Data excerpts

........

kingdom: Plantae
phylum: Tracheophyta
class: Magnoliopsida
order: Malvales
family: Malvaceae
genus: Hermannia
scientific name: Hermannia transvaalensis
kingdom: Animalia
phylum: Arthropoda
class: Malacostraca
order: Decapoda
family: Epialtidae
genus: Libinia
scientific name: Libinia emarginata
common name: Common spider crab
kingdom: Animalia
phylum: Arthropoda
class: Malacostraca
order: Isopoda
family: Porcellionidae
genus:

........

» INSTRUCTION:
Reproduce only the part of the data that opens with the line containing "scientific name: Libinia emarginata" and runs through the end of the data, replacing "common name" with "vernacular name" and leaving everything else unchanged.

» TASK OUTPUT:
scientific name: Libinia emarginata
vernacular name: Common spider crab
kingdom: Animalia
phylum: Arthropoda
class: Malacostraca
order: Isopoda
family: Porcellionidae
genus:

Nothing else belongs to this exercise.